S4, updating the Q value table;

establishing two Q value tables, wherein one Q value table is used for recording conventional traffic, the other Q value table is used for recording abnormal traffic, other parameters are uniformly set, and the Q value is updated by selecting a Bellman optimal equation:

Q_t+1(s_t,a_t)＝(1-α_t)Q_t(s_t,a_t)+α_t(r_t+1+γmaxQ_t(s_t+1,a_t+1))；

wherein alpha is a learning rate, gamma is a discount factor, and alpha and gamma are determined according to specific intersection characteristics;

the action selection strategy is an epsilon-greedy exploration strategy, the Q value table is a matrix of (2l-1) xw according to the Qlerning rule, and the Q values of different behaviors in each state are updated in iteration according to the Bellman equation.

2. The timing scheme selection method according to claim 1, wherein the epsilon-greedy exploration strategy selects the learning action by setting the comparison size between the self-increased epsilon value and the random generation number r epsilon [0, 1], and the selection rule is as follows:

when r is less than epsilon, selecting the action with the maximum Q value in the current state,

when r > is epsilon, randomly selecting an action to execute in the current state;

ε∈[ε₁,ε₂]epsilon self-increment rule:

when the number of iterations n<＝N₁When epsilon is equal to epsilon₁+(ε₂-ε₁)/N₁N; when n is>N₁When epsilon is equal to epsilon₂。

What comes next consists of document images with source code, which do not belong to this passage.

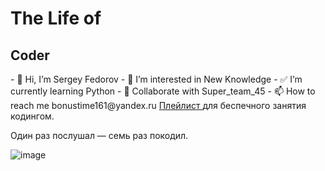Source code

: <!DOCTYPE html>
<html lang="ru">
  <head>
    <meta charset="UTF-8" />
    <meta name="viewport" content="width=device-width, initial-scale=1.0" />
    <title>3_4==мы_в_Эфире</title>
  </head>
  <body>
    <h1>The Life of</h1>
    <h2>Coder</h2
    <h3>
      - 👋 Hi, I’m Sergey Fedorov
      - 👀 I’m interested in New Knowledge
      - ✅ I’m currently learning Python
      - 💞️ Collaborate with Super_team_45
      - 📫 How to reach me bonustime161@yandex.ru
    </h3            
    <p>
    <a href="https://music.yandex.ru/iframe/#playlist/ynx-praktikum/1002">Плейлист
    </a> для беспечного занятия кодингом.</p>
    <p>Один раз послушал — семь раз покодил.</p>
  </body>
</html>


<!---
Nemets87/Nemets87 is a ✨ special ✨ repository because its `README.md` (this file) appears on your GitHub profile.
You can click the Preview link to take a look at your changes.
--->
![image](https://user-images.githubusercontent.com/109182055/217524095-4fabfb74-7f50-4fa9-b170-eac8aa4c87ca.png)


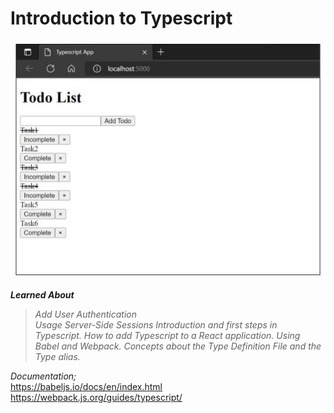 # Introduction to Typescript

![](preview.jpg)

  
**_Learned About_**  
> _Add User Authentication_  
_Usage Server-Side Sessions_
_Introduction and first steps in Typescript._
_How to add Typescript to a React application._
_Using Babel and Webpack._
_Concepts about the Type Definition File and the Type alias._

_Documentation;_  
https://babeljs.io/docs/en/index.html  
https://webpack.js.org/guides/typescript/
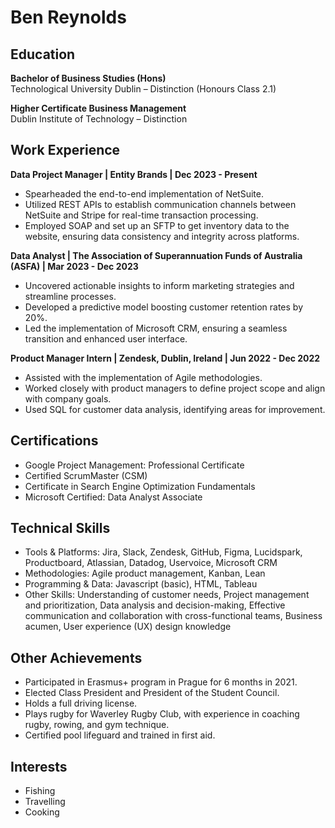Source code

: # Ben Reynolds

## Education

**Bachelor of Business Studies (Hons)**  
Technological University Dublin – Distinction (Honours Class 2.1)

**Higher Certificate Business Management**  
Dublin Institute of Technology – Distinction

## Work Experience

**Data Project Manager | Entity Brands | Dec 2023 - Present**  
- Spearheaded the end-to-end implementation of NetSuite.
- Utilized REST APIs to establish communication channels between NetSuite and Stripe for real-time transaction processing.
- Employed SOAP and set up an SFTP to get inventory data to the website, ensuring data consistency and integrity across platforms.

**Data Analyst | The Association of Superannuation Funds of Australia (ASFA) | Mar 2023 - Dec 2023**  
- Uncovered actionable insights to inform marketing strategies and streamline processes.
- Developed a predictive model boosting customer retention rates by 20%.
- Led the implementation of Microsoft CRM, ensuring a seamless transition and enhanced user interface.

**Product Manager Intern | Zendesk, Dublin, Ireland | Jun 2022 - Dec 2022**  
- Assisted with the implementation of Agile methodologies.
- Worked closely with product managers to define project scope and align with company goals.
- Used SQL for customer data analysis, identifying areas for improvement.

## Certifications
- Google Project Management: Professional Certificate
- Certified ScrumMaster (CSM)
- Certificate in Search Engine Optimization Fundamentals
- Microsoft Certified: Data Analyst Associate

## Technical Skills
- Tools & Platforms: Jira, Slack, Zendesk, GitHub, Figma, Lucidspark, Productboard, Atlassian, Datadog, Uservoice, Microsoft CRM
- Methodologies: Agile product management, Kanban, Lean
- Programming & Data: Javascript (basic), HTML, Tableau
- Other Skills: Understanding of customer needs, Project management and prioritization, Data analysis and decision-making, Effective communication and collaboration with cross-functional teams, Business acumen, User experience (UX) design knowledge

## Other Achievements
- Participated in Erasmus+ program in Prague for 6 months in 2021.
- Elected Class President and President of the Student Council.
- Holds a full driving license.
- Plays rugby for Waverley Rugby Club, with experience in coaching rugby, rowing, and gym technique.
- Certified pool lifeguard and trained in first aid.

## Interests
- Fishing
- Travelling
- Cooking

3. The timing scheme selection method according to claim 2, wherein the action is selected as a selection of 5 sets of schemes, and the action space is defined as: a ═ is (P1, P2, P3, P4, P5), where P1, P2, P3, P4, P5 are identical to P1, P2, P3, P4, P5 in the state space.

4. The timing scheme selection method of claim 3, wherein: the action space in the abnormal state and the action space in the normal state are set to be the same, and the action space covers the timing scheme space in the normal state and the abnormal state at the same time.

5. The timing scheme selection method of claim 4, wherein: the value of k is empirically set to 10.